Harris was too certain too young, but a lot of us were. The difference is, he was too certain too young with the whole world watching. 

That’s a darned good lesson for publishing/platform world in 2019, if we will take note. 

Agents—stop agenting the 20-something attractive sports star who is willing to talk about Jesus in public.  Publishers—stop publishing the 20-something singer who makes faith sexy. Promoters—stop promoting books about parenting by young moms of toddlers. Stop. Stop. Stop making money off of kids who are not going to be able to handle fame if your marketing works.

Because where does all this end?

When you’re too young, spending decades in the wake of a spiritual spotlight, the complexities of real faith  grow inside you like a secret cancer. God seems too quiet. God seems cruelly unaware of the real cost of your faith. 

Everything on the outside is black and white. People talk in a weird evangelical dialogue of “hashtag blessing” this or that, and dividing every spiritual matter into us vs. them—while everything on your inside is suddenly a mass of toxic greys. There’s no place for sincere questions. There’s no place for the terror of uncertainty.

That’s too much pressure on a young adult. Way too much.

I absolutely think it’s wrong to have sex outside of marriage. I also think millions of Christian young people were handed a prosperity-gospel approach to relationships that wasn’t realistic at all. And at the center of all this pressure was a too-young man who was in way over his head.

That struggle calls for mercy, not severity.

Truth is, you and I cannot comprehend what that struggle was like. There’s no telling what sort of damage was done to Harris’s soul during this time. As a former pastor’s wife in an invisible church, I remember how little room there was to struggle, doubt, or fail. When I finally got free of our toxic situation, it took years (and several messy explosions) for my faith stabilize.

JH is going through something much more difficult. All that pressure. The weight of conservative evangelicalism cheering—knowing that cheering would turn to venomous seething if he flinched. He’s surviving a divorce. He’s feeling his way through the guilt/shame of feeling like he’s done things the wrong way, but not feeling safety to sort out how or why.

Do I agree with his recent conclusions about Christianity? Of course not. But I also know that he’s lived through struggles I cannot begin to imagine, and I am willing to give him time to heal.

Today I saw some “Christians” gleefully condemning Harris to hell on Twitter.
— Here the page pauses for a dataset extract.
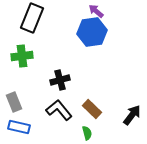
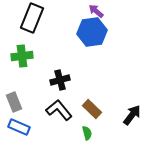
blue rectangle: rotated 10 degrees clockwise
They were proud, stupid, mean—probably the exact responses Joshua Harris anticipated after his announcement that he no longer identifies as a Christian.

Watching this, I remembered those times in my life when friends loved me enough to give me room to roar during a season of severe pain—sometimes even in public—without making permanent assumptions about my character or the end of my faith.

Twitter allows men like Joshua Harris and Donald Trump to unload every day’s emotion for the world to see. If we’re going to “pray for” one and “believe God can work in” one—we have to be willing to extend the same patient grace for the other.